§ Data listing:
☆ ☆ ☆
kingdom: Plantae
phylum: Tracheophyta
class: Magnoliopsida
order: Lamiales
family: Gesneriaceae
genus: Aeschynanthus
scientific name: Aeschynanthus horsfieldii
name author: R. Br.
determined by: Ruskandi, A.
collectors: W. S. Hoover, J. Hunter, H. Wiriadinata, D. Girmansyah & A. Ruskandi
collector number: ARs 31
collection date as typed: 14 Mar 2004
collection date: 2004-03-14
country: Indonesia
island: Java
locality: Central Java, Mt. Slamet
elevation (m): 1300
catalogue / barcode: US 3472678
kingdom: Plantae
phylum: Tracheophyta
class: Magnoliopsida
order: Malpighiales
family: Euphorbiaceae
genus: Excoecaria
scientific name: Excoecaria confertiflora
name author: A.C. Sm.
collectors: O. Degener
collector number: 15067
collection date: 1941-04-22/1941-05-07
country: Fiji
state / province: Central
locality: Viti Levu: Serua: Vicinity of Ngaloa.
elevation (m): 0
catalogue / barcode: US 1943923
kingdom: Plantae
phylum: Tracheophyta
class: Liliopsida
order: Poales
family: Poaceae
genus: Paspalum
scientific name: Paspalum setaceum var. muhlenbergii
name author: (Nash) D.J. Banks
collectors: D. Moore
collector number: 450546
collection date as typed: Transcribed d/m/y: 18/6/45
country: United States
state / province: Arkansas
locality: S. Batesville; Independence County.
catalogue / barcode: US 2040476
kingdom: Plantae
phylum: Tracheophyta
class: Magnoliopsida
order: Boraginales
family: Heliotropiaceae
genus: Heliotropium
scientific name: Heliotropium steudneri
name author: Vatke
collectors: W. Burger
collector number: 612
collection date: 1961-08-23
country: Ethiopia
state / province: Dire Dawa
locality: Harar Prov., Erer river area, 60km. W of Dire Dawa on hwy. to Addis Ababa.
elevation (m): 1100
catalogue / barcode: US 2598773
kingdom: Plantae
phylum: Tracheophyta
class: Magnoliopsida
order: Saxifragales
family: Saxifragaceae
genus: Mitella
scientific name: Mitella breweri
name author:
☆ ☆ ☆
§ What is expected:
Update the items above by replacing every "catalogue / barcode" with "catalog number" and leaving everything else unchanged.

§ Result for this task:
kingdom: Plantae
phylum: Tracheophyta
class: Magnoliopsida
order: Lamiales
family: Gesneriaceae
genus: Aeschynanthus
scientific name: Aeschynanthus horsfieldii
name author: R. Br.
determined by: Ruskandi, A.
collectors: W. S. Hoover, J. Hunter, H. Wiriadinata, D. Girmansyah & A. Ruskandi
collector number: ARs 31
collection date as typed: 14 Mar 2004
collection date: 2004-03-14
country: Indonesia
island: Java
locality: Central Java, Mt. Slamet
elevation (m): 1300
catalog number: US 3472678
kingdom: Plantae
phylum: Tracheophyta
class: Magnoliopsida
order: Malpighiales
family: Euphorbiaceae
genus: Excoecaria
scientific name: Excoecaria confertiflora
name author: A.C. Sm.
collectors: O. Degener
collector number: 15067
collection date: 1941-04-22/1941-05-07
country: Fiji
state / province: Central
locality: Viti Levu: Serua: Vicinity of Ngaloa.
elevation (m): 0
catalog number: US 1943923
kingdom: Plantae
phylum: Tracheophyta
class: Liliopsida
order: Poales
family: Poaceae
genus: Paspalum
scientific name: Paspalum setaceum var. muhlenbergii
name author: (Nash) D.J. Banks
collectors: D. Moore
collector number: 450546
collection date as typed: Transcribed d/m/y: 18/6/45
country: United States
state / province: Arkansas
locality: S. Batesville; Independence County.
catalog number: US 2040476
kingdom: Plantae
phylum: Tracheophyta
class: Magnoliopsida
order: Boraginales
family: Heliotropiaceae
genus: Heliotropium
scientific name: Heliotropium steudneri
name author: Vatke
collectors: W. Burger
collector number: 612
collection date: 1961-08-23
country: Ethiopia
state / province: Dire Dawa
locality: Harar Prov., Erer river area, 60km. W of Dire Dawa on hwy. to Addis Ababa.
elevation (m): 1100
catalog number: US 2598773
kingdom: Plantae
phylum: Tracheophyta
class: Magnoliopsida
order: Saxifragales
family: Saxifragaceae
genus: Mitella
scientific name: Mitella breweri
name author:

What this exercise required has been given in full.